Five patients (20.83%) carry one mutated MEFV allele, E148Q in 4 patients (16.66%) and V726A in 1 patient (Table 1). Control group showed 25% mutations, the most common variants were E148Q (18.3%), P369S (3.1%), V726A (2.2%), A744S (1.3%), respectively.

Table 1.

Distribution of the MEFV gene mutations in the gouty arthritis patients

Gouty arthritis patientsN=24	Wide type	Mutations
	19	V726A (n=1)
		E148Q (n=4)

No correlation was found between MEFV gene mutations carriage with age, sex, the number of joint involvement and clinical signs of disease. MEFV gene mutations were more frequent in men (4 patients) than women, but this is not statistically significant.

DISCUSSION

Sari et al have investigated MEFV gene mutations frequency in patients with gouty arthritis and they found E148Q as the most common mutation in patients (22.7%), and the control group (24%) respectively. The presence of mutated variants did not show any association with clinical features of gouty arthritis, and MEFV gene mutations role in its pathogenesis (21).

Similar study was published in the literature recently. Balkarli et al investigated the effects of MEFV variant alleles on the manifestations of gout in seventy-one patients diagnosed with gout. MEFV variant alleles were found in 24 (33.8 %) of the gout patients and in 13 (26 %) of the control subjects; the difference was not statistically significant. R202Q and K965R were the most common mutations among the both group.
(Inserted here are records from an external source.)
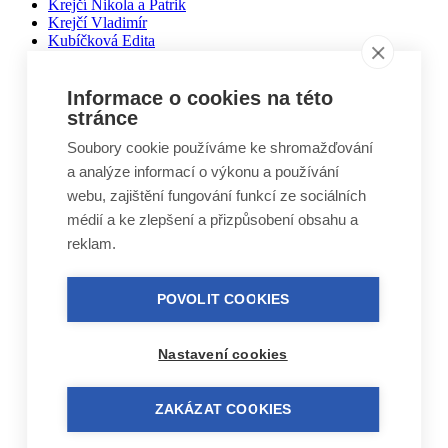
Krejčí Nikola a Patrik
Krejčí Vladimír
Kubíčková Edita
Kučera Otakar
Kuželovi Zbyněk, Martin, Vojtěch
Lebduška Martin
Informace o cookies na této
Lesák Jiří
stránce
Lukáš Miloslav
Soubory cookie používáme ke shromažďování
Macháček Jiří
Máca Karel
a analýze informací o výkonu a používání
Málek Vlastimil
webu, zajištění fungování funkcí ze sociálních
Matal Oldřich
médií a ke zlepšení a přizpůsobení obsahu a
Matyášek Ivo
Matyskiewiczová Lenka
reklam.
Mikoláš Zdeněk
Mikulášek Josef
Mikuláštíková Petra
POVOLIT COOKIES
Mikyska Jan
Moravec Jiří
Mošna Josef
Nastavení cookies
Nitra Josef
Nohel Marcel
Novák Jakub
ZAKÁZAT COOKIES
Novák Luboš
Nový Jindřich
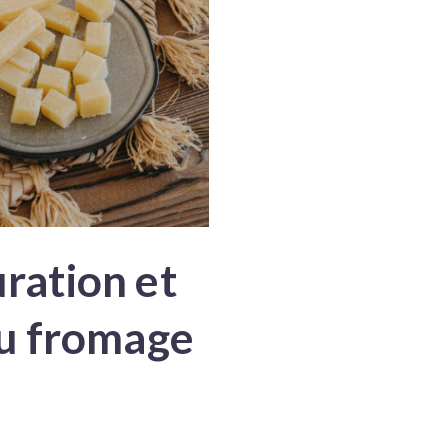
ration et
du fromage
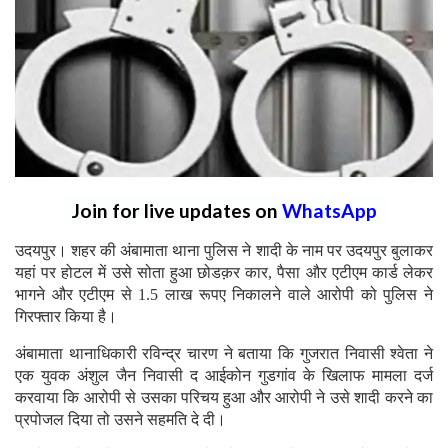
Join for live updates on
WhatsApp
उदयपुर। शहर की अंबामाता थाना पुलिस ने शादी के नाम पर उदयपुर बुलाकर
यहां पर होटल में उसे सोता हुआ छोडक़र कार, पैसा और एटीएम कार्ड लेकर
भागने और एटीएम से 1.5 लाख रूपए निकालने वाले आरोपी को पुलिस ने
गिरफ्तार किया है।
अंबामाता थानाधिकारी रविन्द्र चारण ने बताया कि गुजरात निवासी श्वेता ने
एक युवक अंशुल जैन निवासी द आईकोन गुडगांव के खिलाफ मामला दर्ज
करवाया कि आरोपी से उसका परिचय हुआ और आरोपी ने उसे शादी करने का
प्रपोजल दिया तो उसने सहमति दे दी।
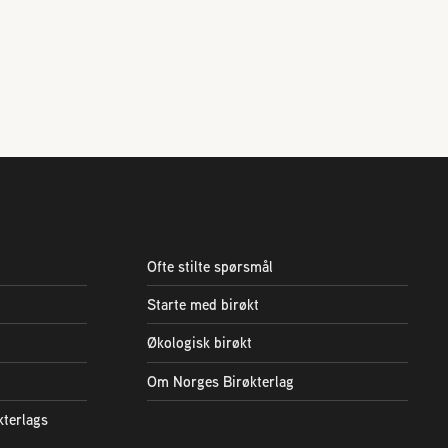
Ofte stilte spørsmål
Starte med birøkt
Økologisk birøkt
Om Norges Birøkterlag
kterlags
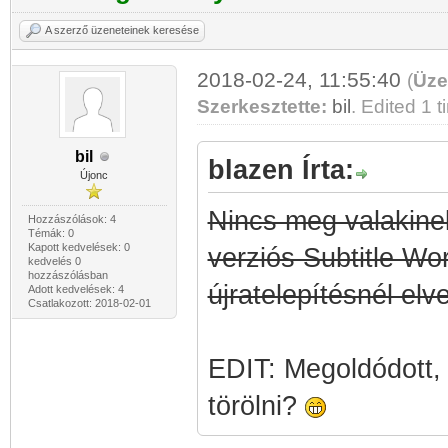
A szerző üzeneteinek keresése
2018-02-24, 11:55:40
(
Üze
Szerkesztette:
bil
. Edited 1 ti
bil
blazen Írta:
Újonc
Nincs meg valakinek
Hozzászólások: 4
Témák: 0
Kapott kedvelések: 0
verziós Subtitle W
kedvelés 0
hozzászólásban
újratelepítésnél el
Adott kedvelések: 4
Csatlakozott: 2018-02-01
EDIT: Megoldódott,
törölni?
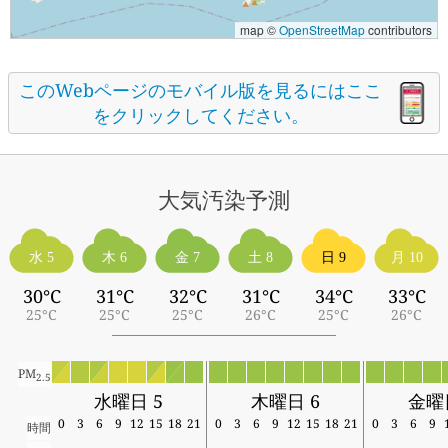
map ©
OpenStreetMap
contributors
このWebページのモバイル版を見るにはここ
をクリックしてください。
大気汚染予測
水 5
木 6
金 7
土 8
日 9
月 10
30°C
31°C
32°C
31°C
34°C
33°C
25°C
25°C
25°C
26°C
25°C
26°C
PM
2.5
水曜日 5
木曜日 6
金曜
0
3
6
9
12
15
18
21
0
3
6
9
12
15
18
21
0
3
6
9
時間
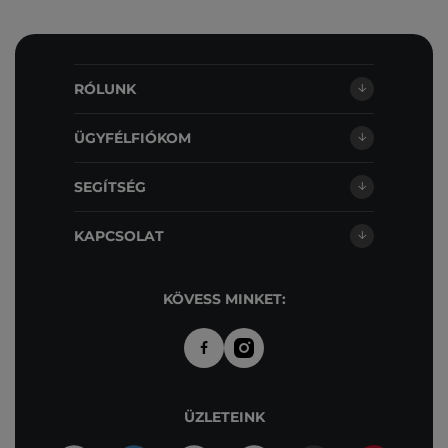
RÓLUNK
ÜGYFÉLFIÓKOM
SEGÍTSÉG
KAPCSOLAT
KÖVESS MINKET:
ÜZLETEINK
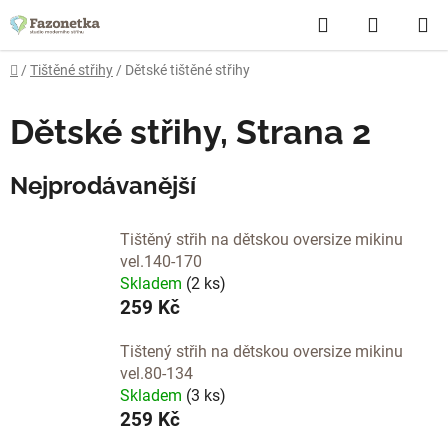
Přejít
Hledat
NÁKUP
na
obsah
KOŠÍK
Domů
/
Tištěné střihy
/
Dětské tištěné střihy
Dětské střihy
, Strana 2
Nejprodávanější
Tištěný střih na dětskou oversize mikinu
vel.140-170
Skladem
(2 ks)
259 Kč
Tištený střih na dětskou oversize mikinu
vel.80-134
Skladem
(3 ks)
259 Kč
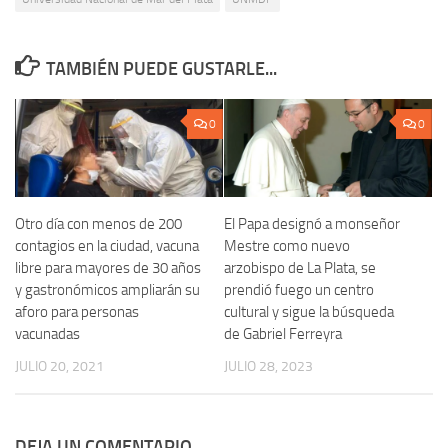
TAMBIÉN PUEDE GUSTARLE...
0
0
Otro día con menos de 200
El Papa designó a monseñor
contagios en la ciudad, vacuna
Mestre como nuevo
libre para mayores de 30 años
arzobispo de La Plata, se
y gastronómicos ampliarán su
prendió fuego un centro
aforo para personas
cultural y sigue la búsqueda
vacunadas
de Gabriel Ferreyra
JULIO 20, 2021
JULIO 28, 2023
DEJA UN COMENTARIO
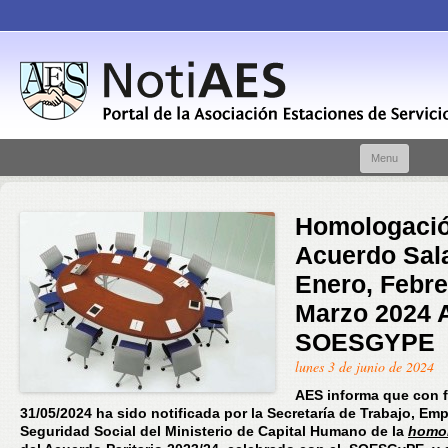
Skip t
Menu
conte
Homologaci
Acuerdo Sala
Enero, Febre
Marzo 2024 
SOESGYPE
lunes 3 de junio de 2024
AES informa que con 
31/05/2024 ha sido notificada por la Secretaría de Trabajo, Em
Seguridad Social del Ministerio de Capital Humano de la
homo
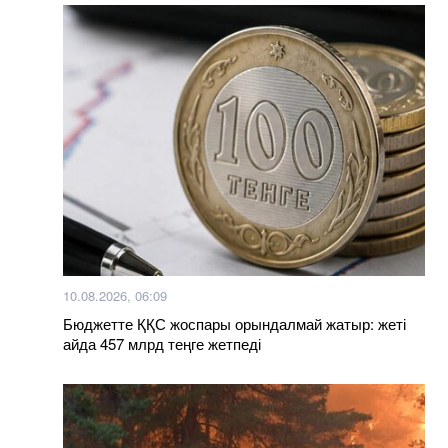
10.08.2026, 06:09
Бюджетте ҚҚС жоспары орындалмай жатыр: жеті
айда 457 млрд теңге жетпеді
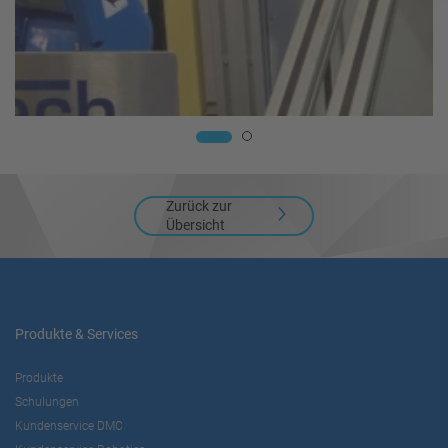
Zurück zur
Übersicht
Produkte & Services
Produkte
Schulungen
Kundenservice DMC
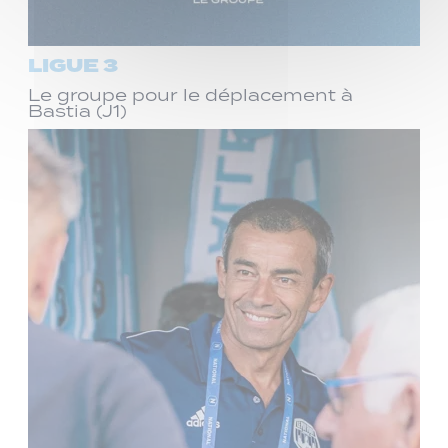
LIGUE 3
Le groupe pour le déplacement à
Bastia (J1)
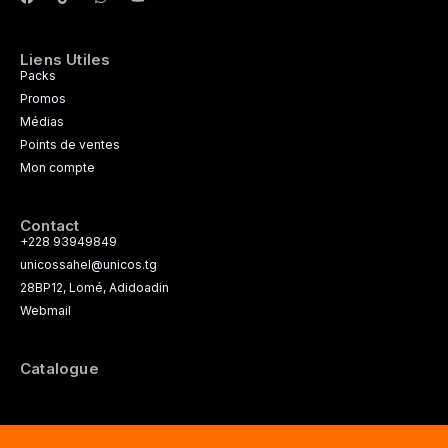
Liens Utiles
Packs
Promos
Médias
Points de ventes
Mon compte
Contact
+228 93949849
unicossahel@unicos.tg
28BP12, Lomé, Adidoadin
Webmail
Catalogue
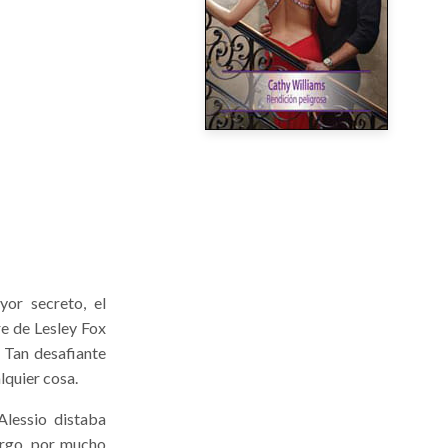
or secreto, el
re de Lesley Fox
 Tan desafiante
lquier cosa.
Alessio distaba
argo, por mucho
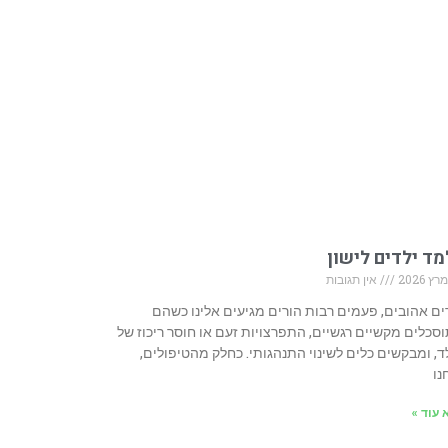
ד ילדים לישון
אין תגובות
ים אהובים, פעמים רבות הורים מגיעים אלינו כשהם
סכלים מקשיים רגשיים, התפרצויות זעם או חוסר ריכוז של
ד, ומבקשים כלים לשינוי התנהגותי. כחלק מהטיפולים,
נו
 עוד »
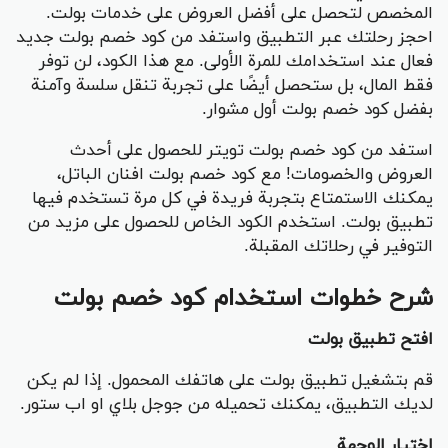
المخصص لتحصل على أفضل العروض على خدمات بولت.
احجز رحلتك عبر التطبيق واستفد من كود خصم بولت جديد
فعال عند استخدامك للمرة الأولى. مع هذا الكود، لن توفر
فقط المال، بل ستحصل أيضًا على تجربة تنقل سلسة وآمنة
بفضل كود خصم بولت أول مشوار.
استفد من كود خصم بولت تويتر للحصول على أحدث
العروض والخصومات! مع كود خصم بولت افنان الباتل،
يمكنك الاستمتاع بتجربة فريدة في كل مرة تستخدم فيها
تطبيق بولت. استخدم الكود الخاص للحصول على مزيد من
التوفير في رحلاتك المقبلة.
شرح خطوات استخدام كود خصم بولت
افتح تطبيق بولت
قم بتشغيل تطبيق بولت على هاتفك المحمول. إذا لم يكن
لديك التطبيق، يمكنك تحميله من جوجل بلاي او اب ستور.
اختيار الوجهة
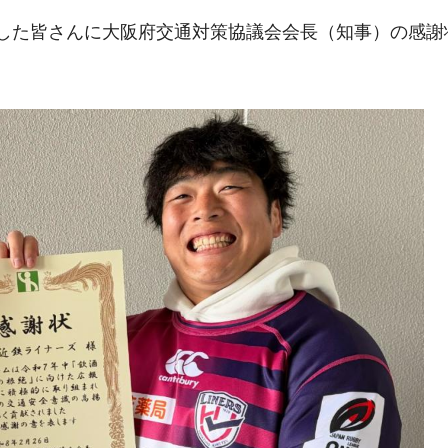
した皆さんに大阪府交通対策協議会会長（知事）の感謝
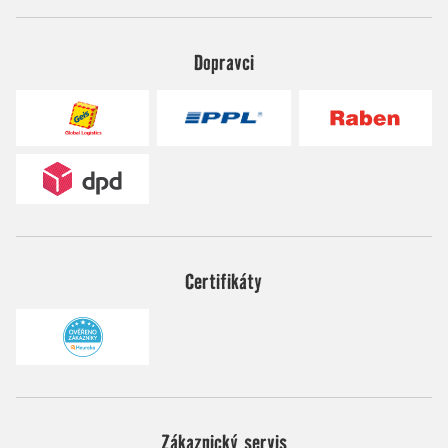
Dopravci
Certifikáty
Zákaznický servis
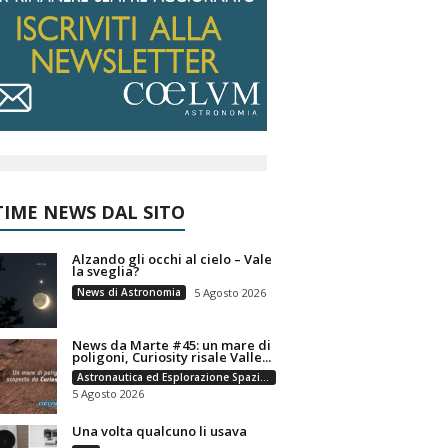
IME NEWS DAL SITO
Alzando gli occhi al cielo – Vale
la sveglia?
News di Astronomia
5 Agosto 2026
News da Marte #45: un mare di
poligoni, Curiosity risale Valle...
Astronautica ed Esplorazione Spaziale
5 Agosto 2026
Una volta qualcuno li usava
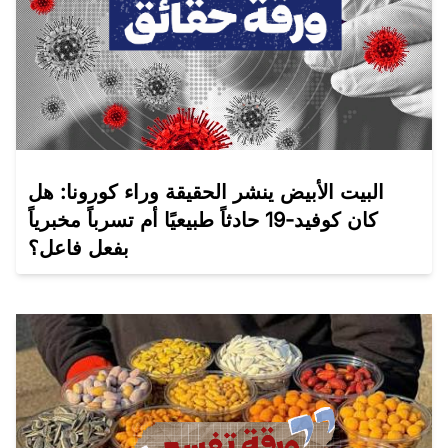
البيت الأبيض ينشر الحقيقة وراء كورونا: هل
كان كوفيد-19 حادثاً طبيعيًا أم تسرباً مخبرياً
بفعل فاعل؟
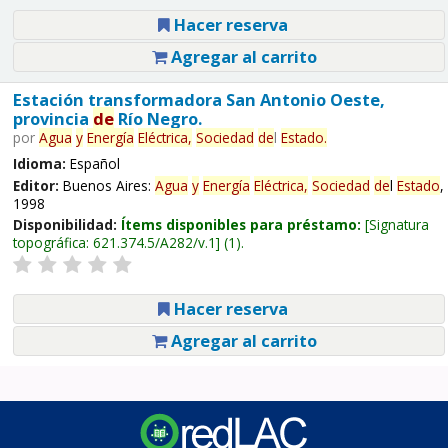
Hacer reserva
Agregar al carrito
Estación transformadora San Antonio Oeste,
provincia
de
Río Negro.
por
Agua
y
Energía
Eléctrica,
Sociedad
de
l
Estado
.
Idioma:
Español
Editor:
Buenos Aires:
Agua
y
Energía
Eléctrica,
Sociedad
de
l
Estado
,
1998
Disponibilidad:
Ítems disponibles para préstamo:
Signatura
topográfica:
621.374.5/A282/v.1
(1).
Hacer reserva
Agregar al carrito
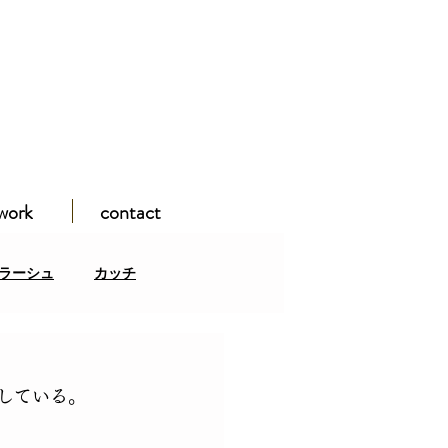
work
contact
ラーシュ
カッチ
ガンパミール
している。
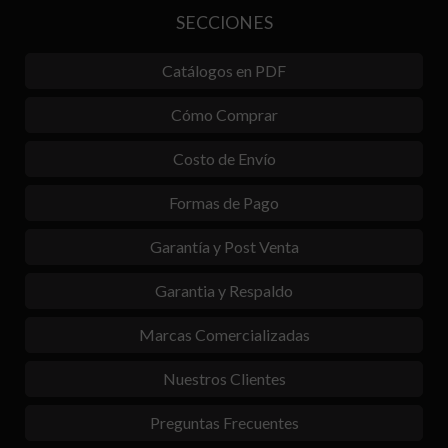
SECCIONES
Catálogos en PDF
Cómo Comprar
Costo de Envío
Formas de Pago
Garantía y Post Venta
Garantia y Respaldo
Marcas Comercializadas
Nuestros Clientes
Preguntas Frecuentes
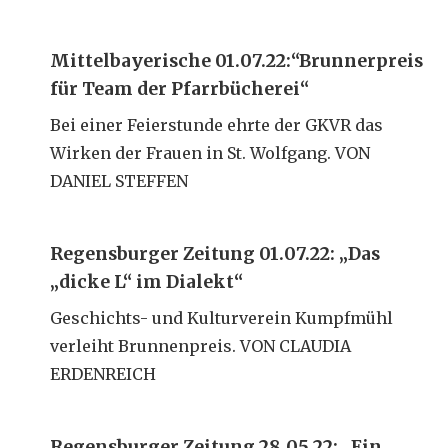
Mittelbayerische 01.07.22:“Brunnerpreis
für Team der Pfarrbücherei“
Bei einer Feierstunde ehrte der GKVR das
Wirken der Frauen in St. Wolfgang. VON
DANIEL STEFFEN
Regensburger Zeitung 01.07.22: „Das
„dicke L“ im Dialekt“
Geschichts- und Kulturverein Kumpfmühl
verleiht Brunnenpreis. VON CLAUDIA
ERDENREICH
Regensburger Zeitung 28.05.22: „Ein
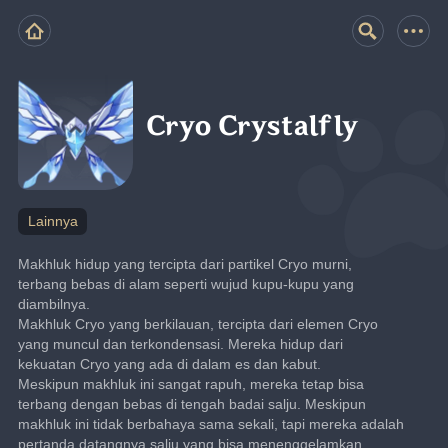
Cryo Crystalfly
Lainnya
Makhluk hidup yang tercipta dari partikel Cryo murni, 
terbang bebas di alam seperti wujud kupu-kupu yang 
diambilnya.
Makhluk Cryo yang berkilauan, tercipta dari elemen Cryo 
yang muncul dan terkondensasi. Mereka hidup dari 
kekuatan Cryo yang ada di dalam es dan kabut.
Meskipun makhluk ini sangat rapuh, mereka tetap bisa 
terbang dengan bebas di tengah badai salju. Meskipun 
makhluk ini tidak berbahaya sama sekali, tapi mereka adalah 
pertanda datangnya salju yang bisa menenggelamkan 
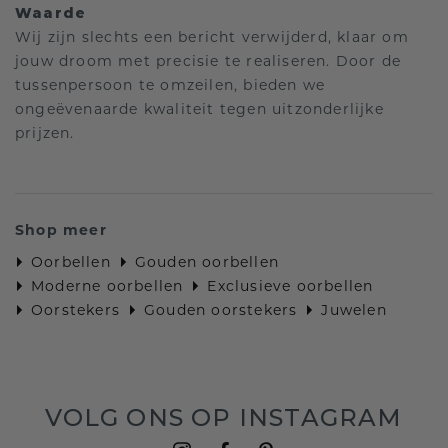
Waarde
Wij zijn slechts een bericht verwijderd, klaar om
jouw droom met precisie te realiseren. Door de
tussenpersoon te omzeilen, bieden we
ongeëvenaarde kwaliteit tegen uitzonderlijke
prijzen.
Shop meer
Oorbellen
Gouden oorbellen
Moderne oorbellen
Exclusieve oorbellen
Oorstekers
Gouden oorstekers
Juwelen
VOLG ONS OP INSTAGRAM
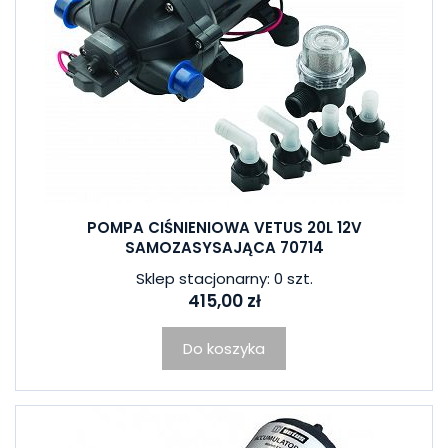
POMPA CIŚNIENIOWA VETUS 20L 12V
SAMOZASYSAJĄCA 70714
Sklep stacjonarny: 0 szt.
415,00 zł
Do koszyka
Although they found association between MEFV variant allele and severity of some clinical features, higher incidence of tophus and the higher number of attacks per year, they could not show a pathogenic role of these mutations in patients (22).

Karaarslan et al showed high carriage rate of MEFV gene mutations, in 93 gouty Patients which R202Q in 19.3% compared with 102 healthy control group with E148Q in 10.7% and concluded that MEFV gene mutations may play an important role in the pathogenesis of the disease and predisposing to the disease (23).

MEFV mutations, E148Q as the most common variants in patients with gouty arthritis in our study did not show meaningful difference from frequency of MEFV mutations in healthy population, 16.6% and 18.3% respectively.

Not only MEFV gene variants did not show any association with clinical features of gouty arthritis, but also the severity of gout did not show any difference between the patients with and without MEFV mutations.

To the best of our knowledge there is no other report regarding the association of MEFV mutations and gout in the literature.

The most common mutation detected in patients with gouty arthritis was heterozygous E148Q (16.66%). However, controversy exists regarding the role of the E148Q alleles in development of clinical feature of FMF, some reports emphasized the over-representation of E148Q in several inflammatory disorders (24). On the other hand the high prevalence of this mutation in normal population( 18.3%) suggests that; this finding should be interpret with caution.

CONCLUSION

This study has some limitations such as small sample size of 24 cases, however, despite of these limitations, unlike Karaarslan et al study, the results of this study do not provide a support for a major role of MEFV mutation in gouty arthritis patients.